"Without a little anti-Semitism, what good is it to be a Jew?" Bruce Jay Friedman's often uproariously funny play ponders this and other questions close to the hearts of assimilated American Jews. Friedman's play seizes almost viciously on every stereotype of Jews and Gentiles alike, but director Robert Liebowitz and his lively cast for the most part succeeded in bringing humanity to these familiar characters.
Jack, a former sceenwriter, has abandoned the stress of the city for what he believes will be a quieter life for himself and his family in upstate New York. He writes a column for the local paper and enjoys the bucolic charm of the Adirondacks, although lately he has had some disturbing doubts about his new life. Happily married for almost two decades to Flannery, a gorgeous blonde shiksa goddess, and the father of the adorable but bratty Chrissie, Jack begins to feel alienated in his new environment.

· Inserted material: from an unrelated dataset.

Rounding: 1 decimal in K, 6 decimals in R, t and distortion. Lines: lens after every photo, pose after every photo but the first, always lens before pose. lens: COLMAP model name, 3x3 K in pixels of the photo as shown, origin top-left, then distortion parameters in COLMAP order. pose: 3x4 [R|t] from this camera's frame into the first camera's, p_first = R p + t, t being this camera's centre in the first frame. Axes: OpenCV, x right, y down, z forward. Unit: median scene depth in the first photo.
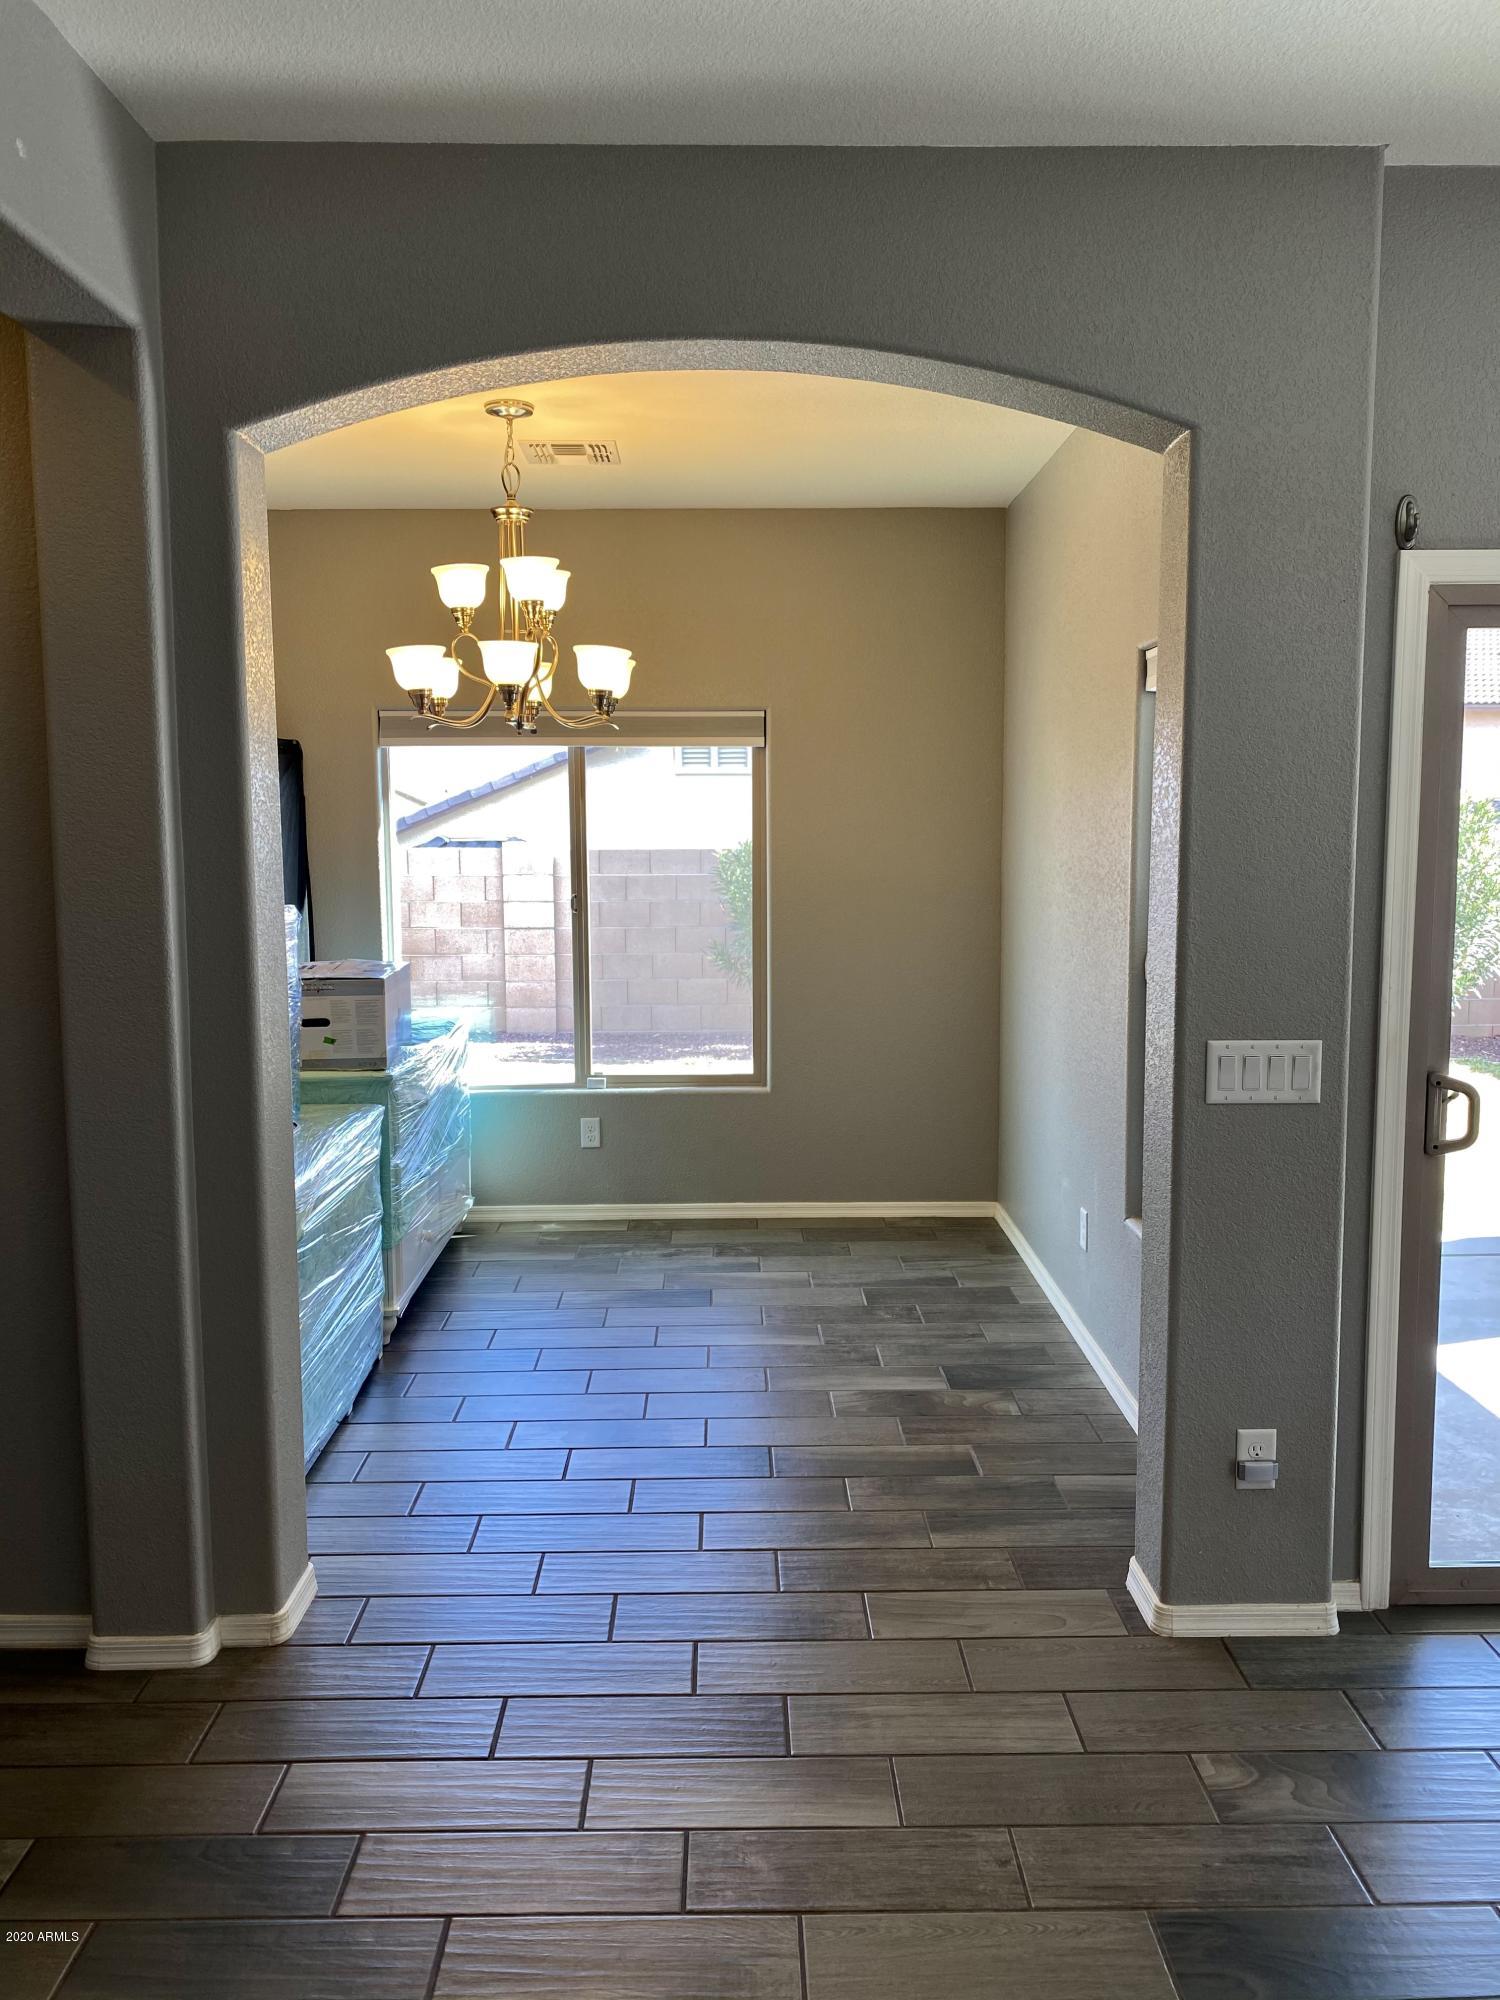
lens RADIAL K [[1513.3, 0, 750.0], [0, 1513.3, 960.3], [0, 0, 1]] dist [-0.001686, -0.008018]
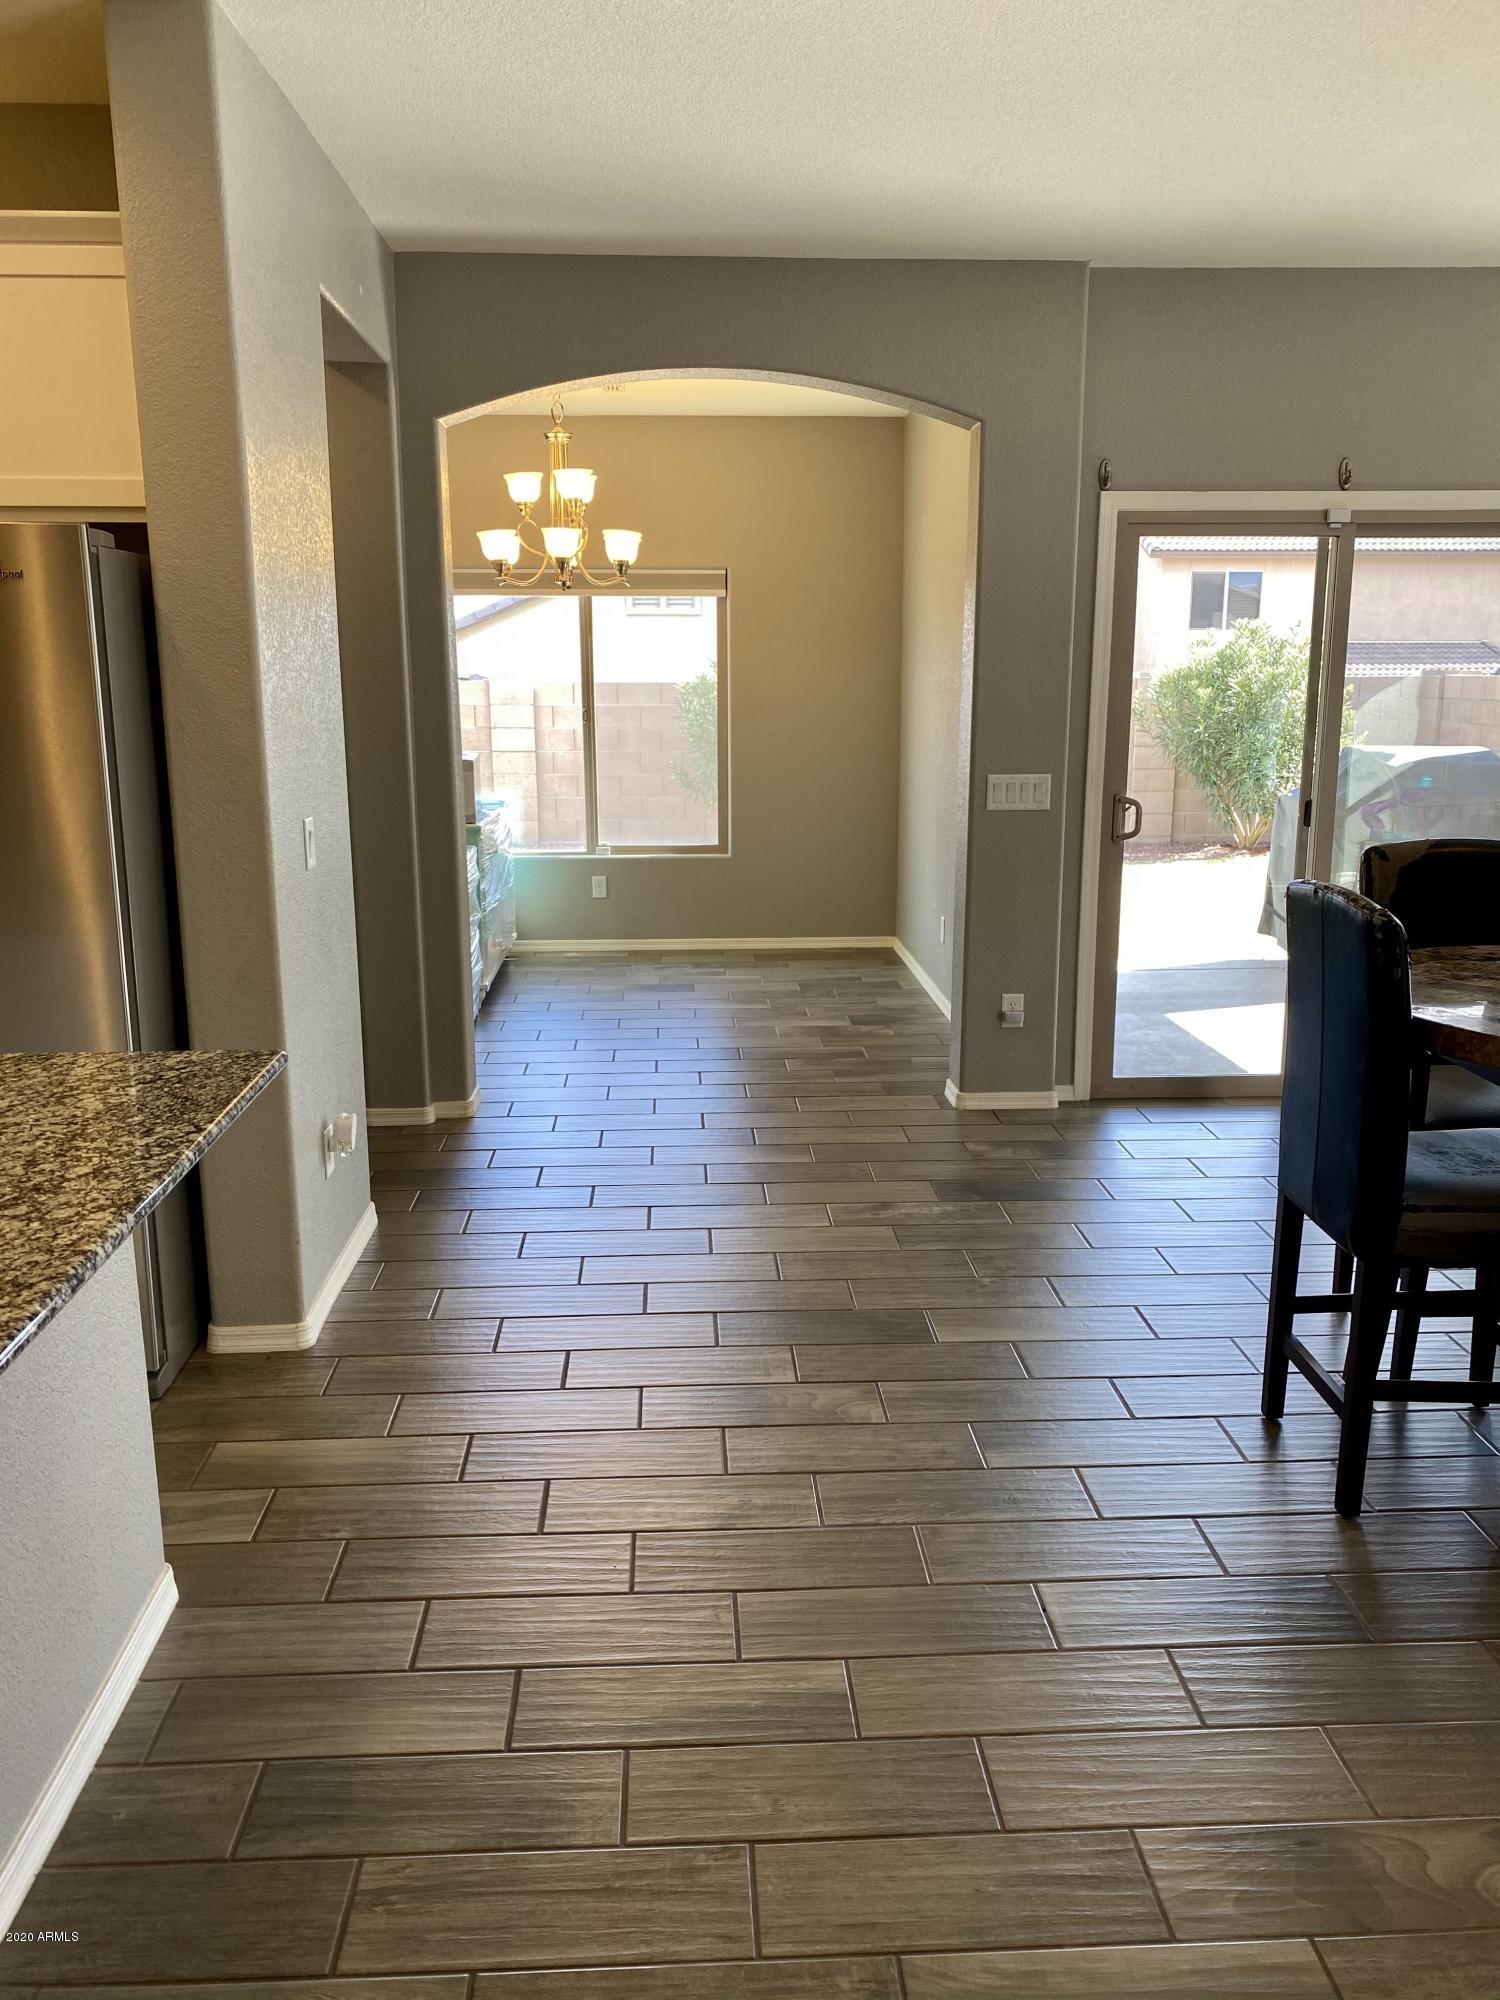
lens RADIAL K [[1534.8, 0, 740.9], [0, 1534.8, 993.5], [0, 0, 1]] dist [0.048270, -0.051987]
pose [[0.999446, -0.005663, 0.032800, -0.034391], [0.001704, 0.992831, 0.119514, 0.063417], [-0.033242, -0.119391, 0.992291, -0.568079]]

Convinced that the citizens of his small community are causing the few Jews in the area to disappear Nazi-style, his paranoia reaches a crescendo one Sunday morning, while listening to the radio. As he switches stations trying to find something suitable, he is bombarded with church music and a variety of Christian diatribes calculated to make even the most assimilated of us a touch uneasy. His jitters are intensified when he is visited by his former colleague Danny, an Afro toupee-sporting fellow Jew. Jack badgers Danny about every business decision he has been making lately, almost accusing him of anti-Semitism. Danny retaliates and a hysterical Borscht Belt style repartee ensues.
Throughout the play a snooty tennis-playing country-club type (Talene Alexander), a beer-swilling redneck who obsesses over the Jewish monopoly on the media (Sid Hammond), an unhappy German-American (Lawrence Levy), a Hasidic rabbi (Ted Montuori), a goose-stepping Metro North conductor (John Squire), a German cabaret singer (Lori Eure), and other unpleasant anti-Semitic characters pop in and out. Jack's tortured emotional journey ends on an imagined trip on the Metro North, which metamorphoses into a Nazi train transporting Jews to concentration camps. Just when Jack comes to grips with his paranoia, his worst dreams are realized when Chrissie is abducted.
Leslie Shenkel's Jack was a lovable neurotic, whose core of decency endeared him to the sophisticated audience. Jerry Lewkowitz fleshed out the broadly written character of Danny, which could have easily fallen into stereotype in the hands of a lesser actor. Diane Bradley did her best with the ungrateful role of the Martha Stewart-esque Flannery. Jill Gureasko contributed a wickedly funny, yet vulnerable performance as Mrs. Goldman, a fellow passenger on the nightmare train to hell. Christine LaPlume was a lively Chrissie. Susan Rose Cuomo was sensual and seductive as the martini-quaffing insurance agent, Margaret.
The uncredited set was simple and cozy. Diana Chaiken's
costumes were appropriate for the characters. The sound cues by
Michael Fortunato were very effective in creating the desired
conflict. Bob Balogh's lighting was low-key and flattering.